Task to complete -> Without the pictures, set down every line of the data exactly.

The input ->

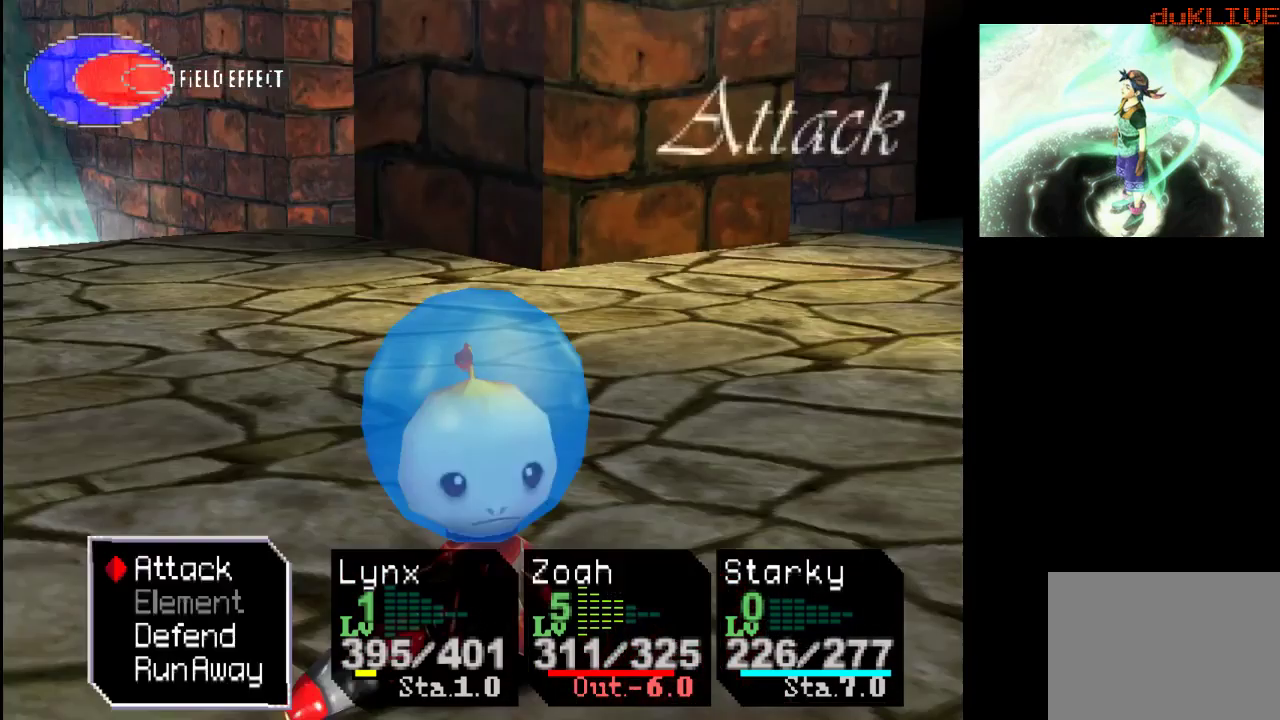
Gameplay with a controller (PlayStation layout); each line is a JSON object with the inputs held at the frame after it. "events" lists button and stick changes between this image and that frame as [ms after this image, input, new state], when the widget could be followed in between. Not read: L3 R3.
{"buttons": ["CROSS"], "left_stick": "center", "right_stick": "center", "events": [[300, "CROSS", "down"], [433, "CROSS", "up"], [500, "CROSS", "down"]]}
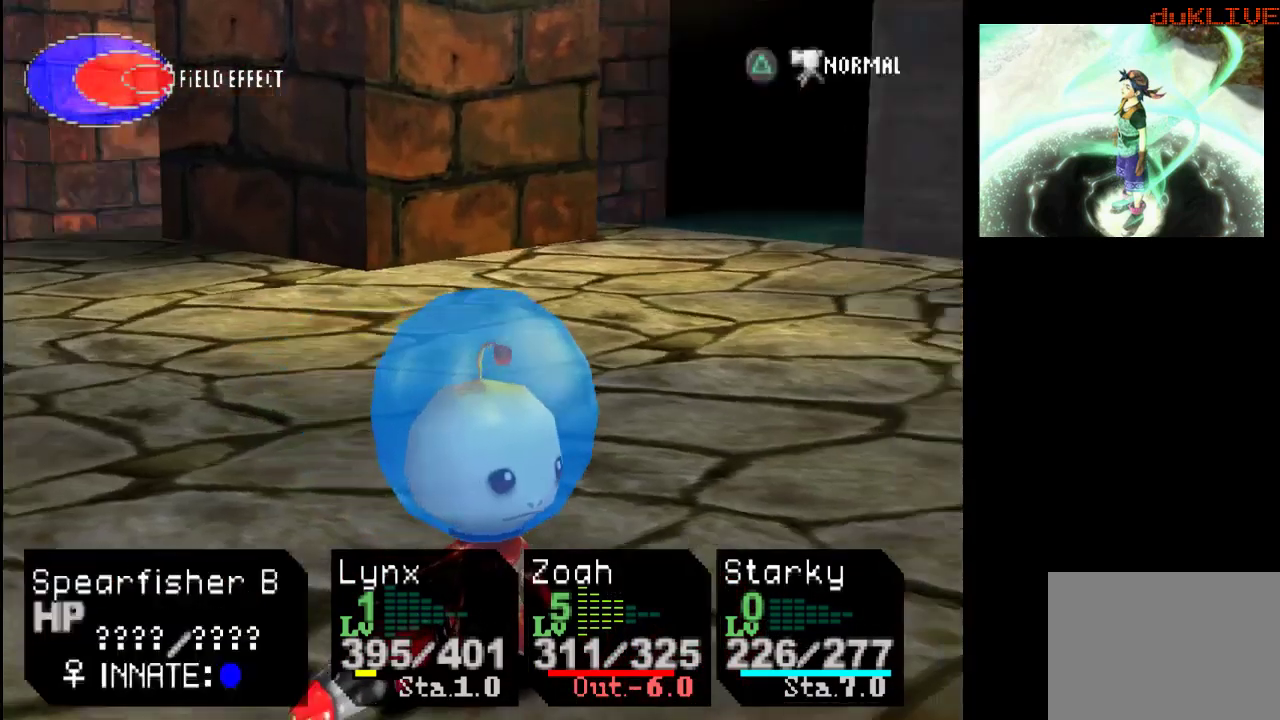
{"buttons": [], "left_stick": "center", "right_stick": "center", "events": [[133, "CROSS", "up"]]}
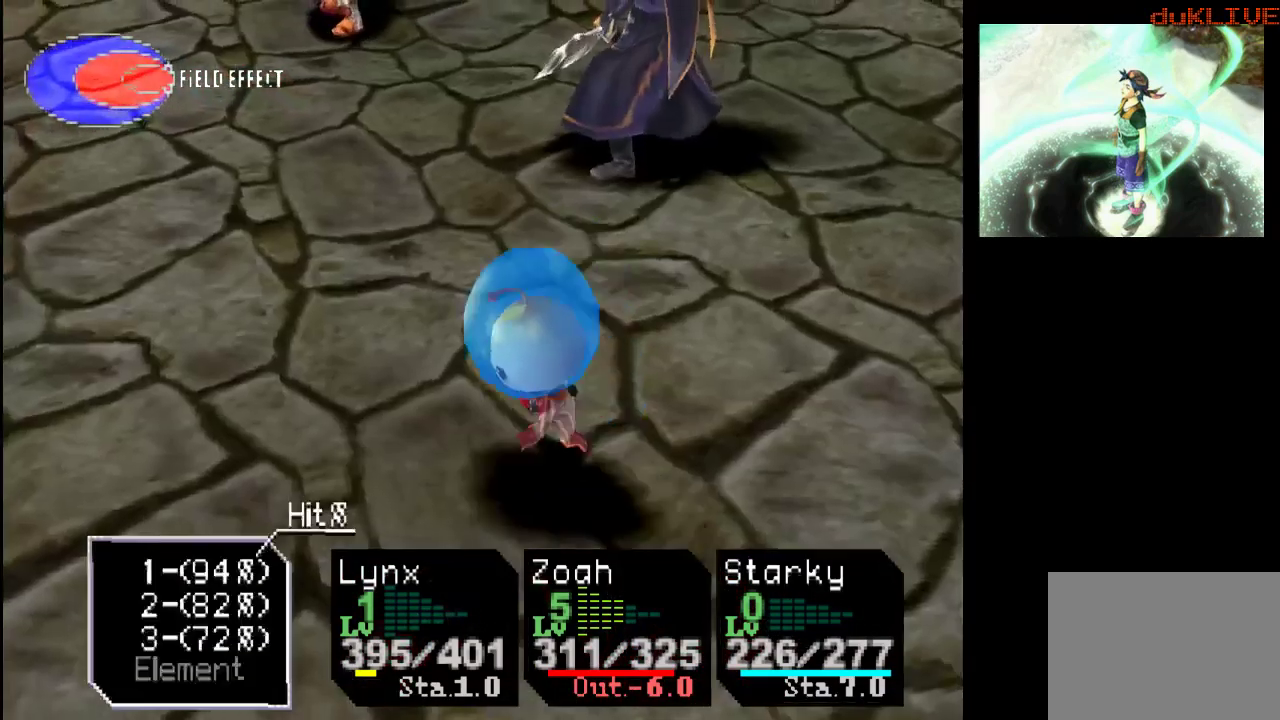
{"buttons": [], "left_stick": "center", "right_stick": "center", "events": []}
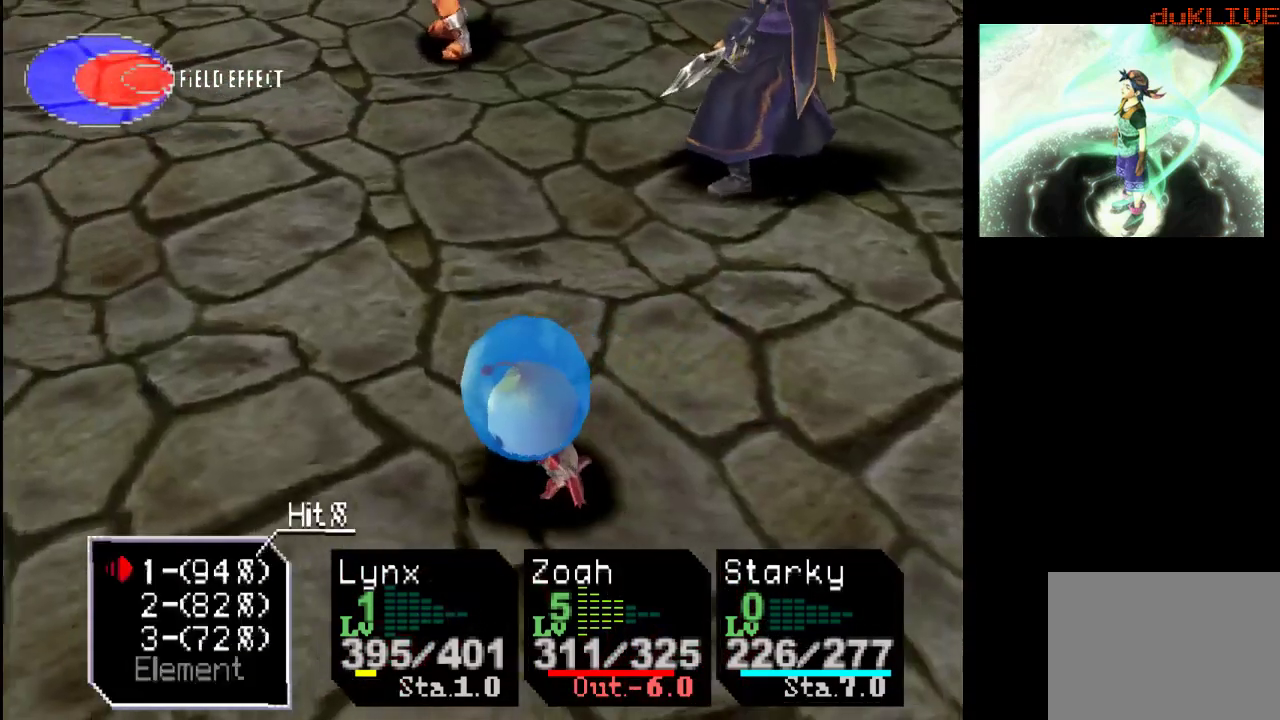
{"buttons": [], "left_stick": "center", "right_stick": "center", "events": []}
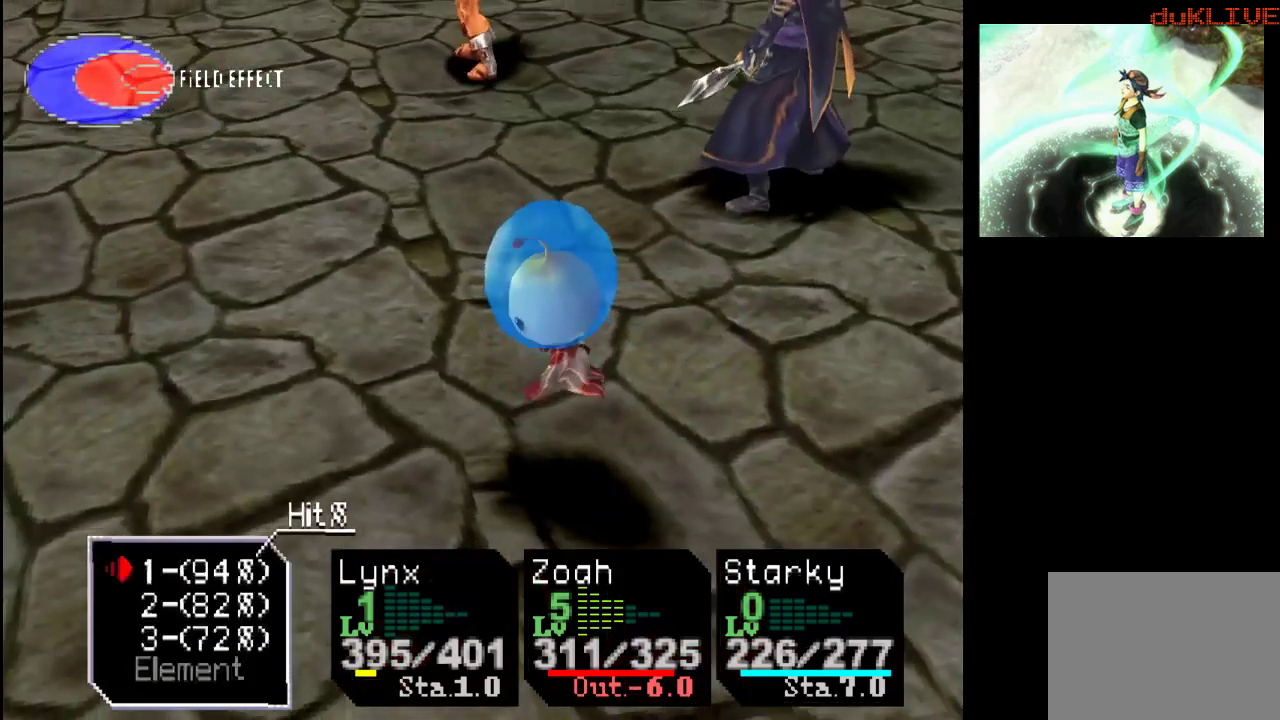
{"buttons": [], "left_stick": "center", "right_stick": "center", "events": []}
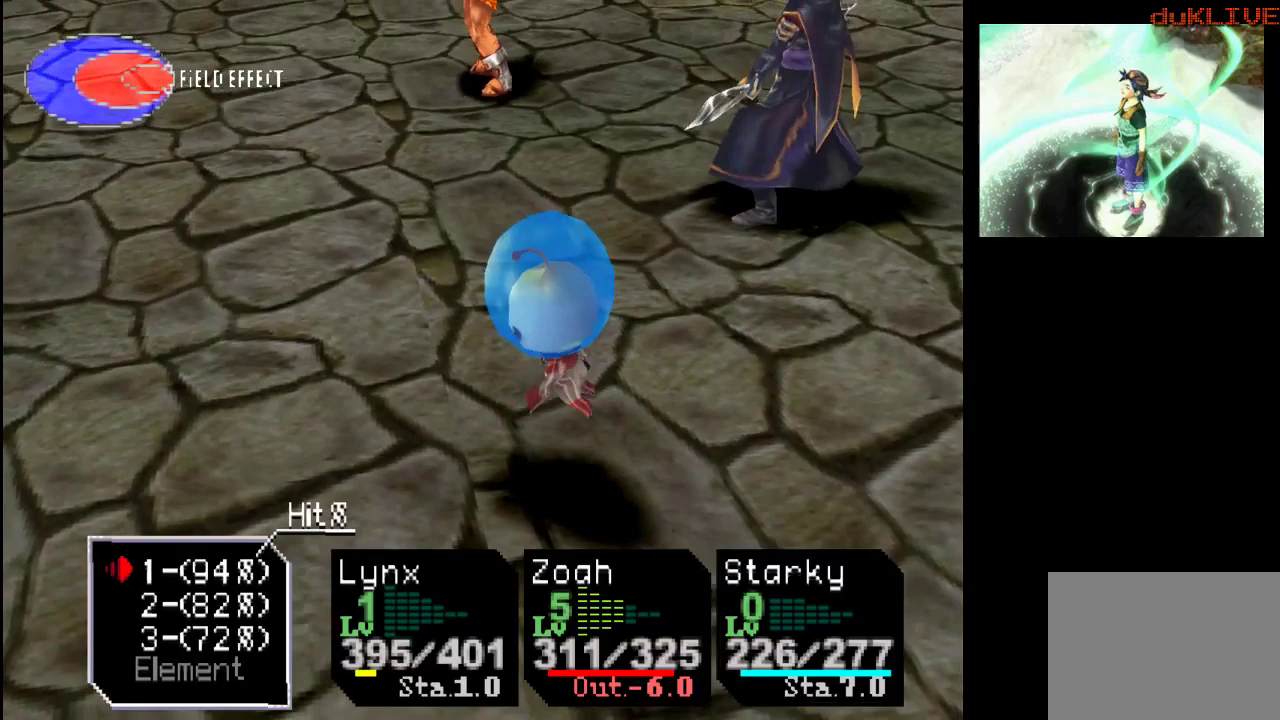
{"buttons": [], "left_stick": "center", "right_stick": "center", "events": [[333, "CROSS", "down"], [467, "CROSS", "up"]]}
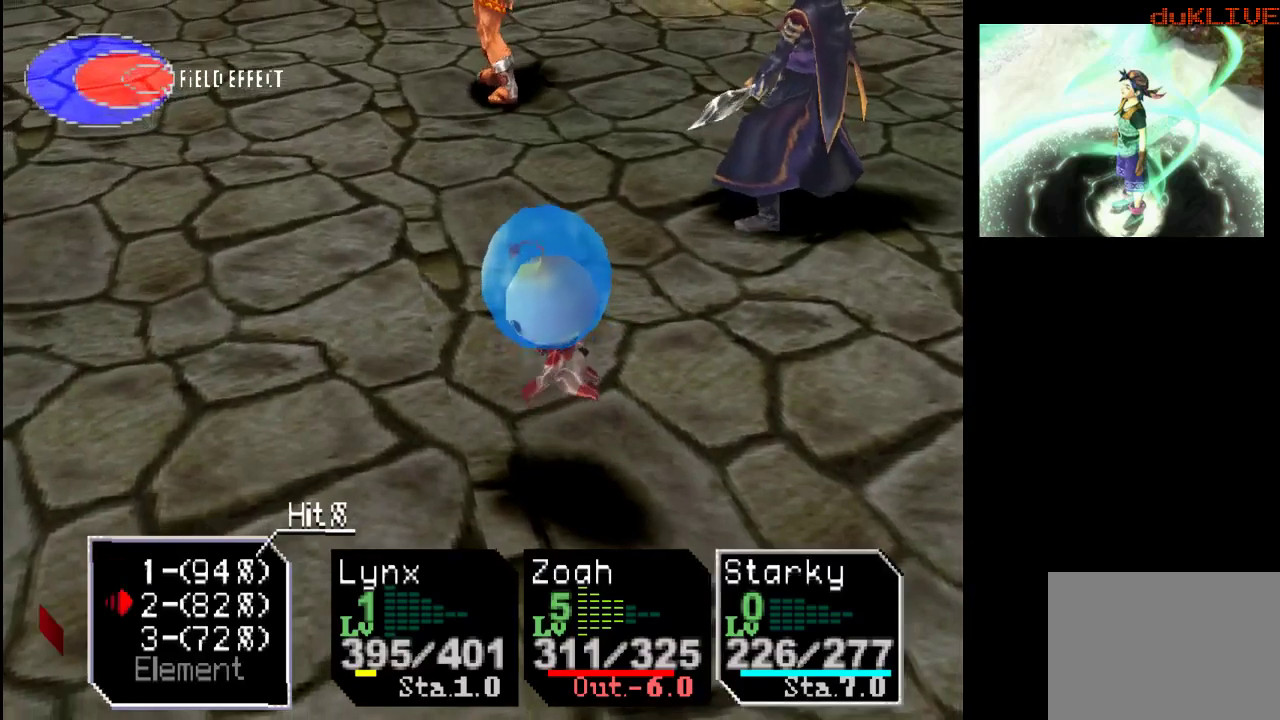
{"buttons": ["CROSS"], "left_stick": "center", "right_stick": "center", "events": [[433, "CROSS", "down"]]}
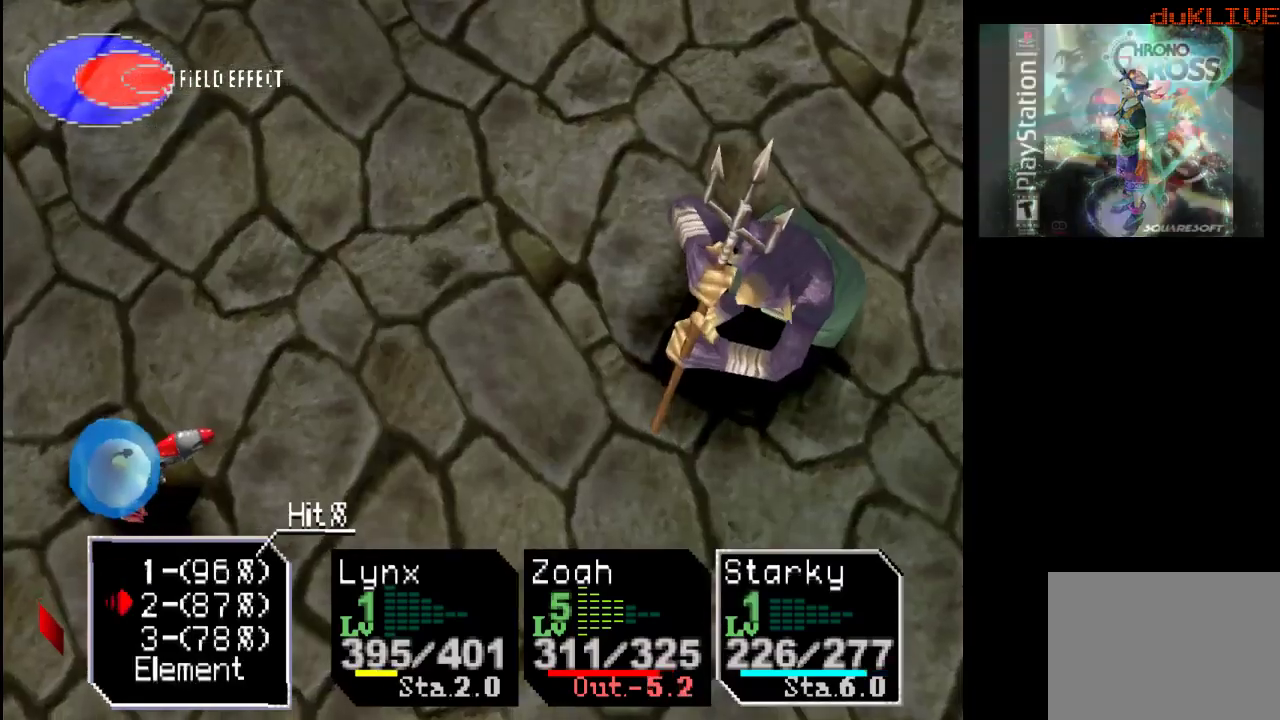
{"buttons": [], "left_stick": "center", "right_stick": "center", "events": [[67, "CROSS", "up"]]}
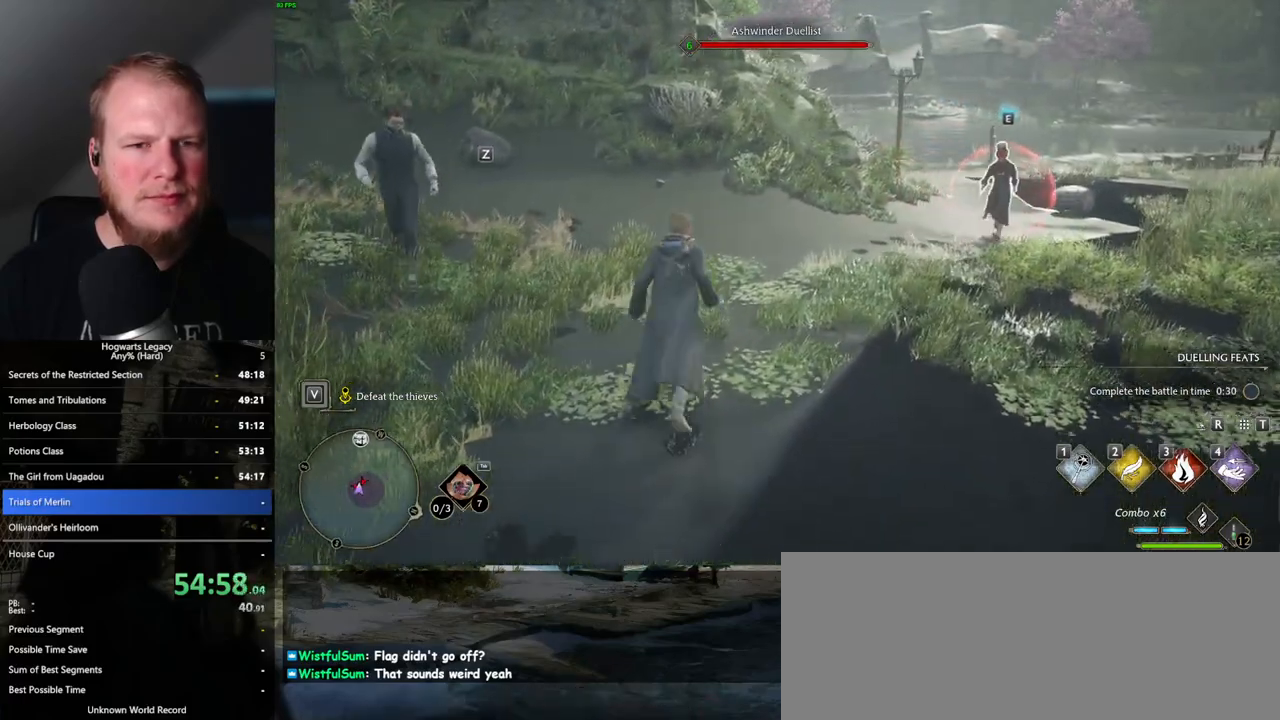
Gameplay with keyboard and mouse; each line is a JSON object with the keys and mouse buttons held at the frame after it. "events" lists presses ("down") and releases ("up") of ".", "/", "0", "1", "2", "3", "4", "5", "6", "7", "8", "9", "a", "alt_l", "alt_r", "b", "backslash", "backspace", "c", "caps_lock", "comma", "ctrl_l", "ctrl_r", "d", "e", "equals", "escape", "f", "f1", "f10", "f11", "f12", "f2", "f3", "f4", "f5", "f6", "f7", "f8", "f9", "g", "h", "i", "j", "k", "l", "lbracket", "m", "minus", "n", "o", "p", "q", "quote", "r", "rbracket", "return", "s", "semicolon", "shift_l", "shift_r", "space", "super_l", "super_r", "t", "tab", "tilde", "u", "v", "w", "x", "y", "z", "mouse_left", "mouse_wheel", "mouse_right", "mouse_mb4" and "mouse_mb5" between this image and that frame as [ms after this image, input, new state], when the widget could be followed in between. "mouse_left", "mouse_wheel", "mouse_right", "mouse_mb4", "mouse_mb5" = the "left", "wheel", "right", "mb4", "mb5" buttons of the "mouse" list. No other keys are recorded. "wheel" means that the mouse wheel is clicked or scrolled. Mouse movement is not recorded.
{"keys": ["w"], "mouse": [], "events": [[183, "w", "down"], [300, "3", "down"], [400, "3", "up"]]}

The answer ->
Gameplay with a controller (PlayStation layout); each line is a JSON object with the inputs held at the frame after it. "events" lists button and stick changes between this image and that frame as [ms after this image, input, new state], when the widget could be followed in between. Not read: L3 R3.
{"buttons": ["CROSS"], "left_stick": "center", "right_stick": "center", "events": [[300, "CROSS", "down"], [433, "CROSS", "up"], [500, "CROSS", "down"]]}
{"buttons": [], "left_stick": "center", "right_stick": "center", "events": [[133, "CROSS", "up"]]}
{"buttons": [], "left_stick": "center", "right_stick": "center", "events": []}
{"buttons": [], "left_stick": "center", "right_stick": "center", "events": []}
{"buttons": [], "left_stick": "center", "right_stick": "center", "events": []}
{"buttons": [], "left_stick": "center", "right_stick": "center", "events": [[333, "CROSS", "down"], [467, "CROSS", "up"]]}
{"buttons": ["CROSS"], "left_stick": "center", "right_stick": "center", "events": [[433, "CROSS", "down"]]}
{"buttons": [], "left_stick": "center", "right_stick": "center", "events": [[67, "CROSS", "up"]]}
Gameplay with keyboard and mouse; each line is a JSON object with the keys and mouse buttons held at the frame after it. "events" lists presses ("down") and releases ("up") of ".", "/", "0", "1", "2", "3", "4", "5", "6", "7", "8", "9", "a", "alt_l", "alt_r", "b", "backslash", "backspace", "c", "caps_lock", "comma", "ctrl_l", "ctrl_r", "d", "e", "equals", "escape", "f", "f1", "f10", "f11", "f12", "f2", "f3", "f4", "f5", "f6", "f7", "f8", "f9", "g", "h", "i", "j", "k", "l", "lbracket", "m", "minus", "n", "o", "p", "q", "quote", "r", "rbracket", "return", "s", "semicolon", "shift_l", "shift_r", "space", "super_l", "super_r", "t", "tab", "tilde", "u", "v", "w", "x", "y", "z", "mouse_left", "mouse_wheel", "mouse_right", "mouse_mb4" and "mouse_mb5" between this image and that frame as [ms after this image, input, new state], when the widget could be followed in between. "mouse_left", "mouse_wheel", "mouse_right", "mouse_mb4", "mouse_mb5" = the "left", "wheel", "right", "mb4", "mb5" buttons of the "mouse" list. No other keys are recorded. "wheel" means that the mouse wheel is clicked or scrolled. Mouse movement is not recorded.
{"keys": ["w"], "mouse": [], "events": [[183, "w", "down"], [300, "3", "down"], [400, "3", "up"]]}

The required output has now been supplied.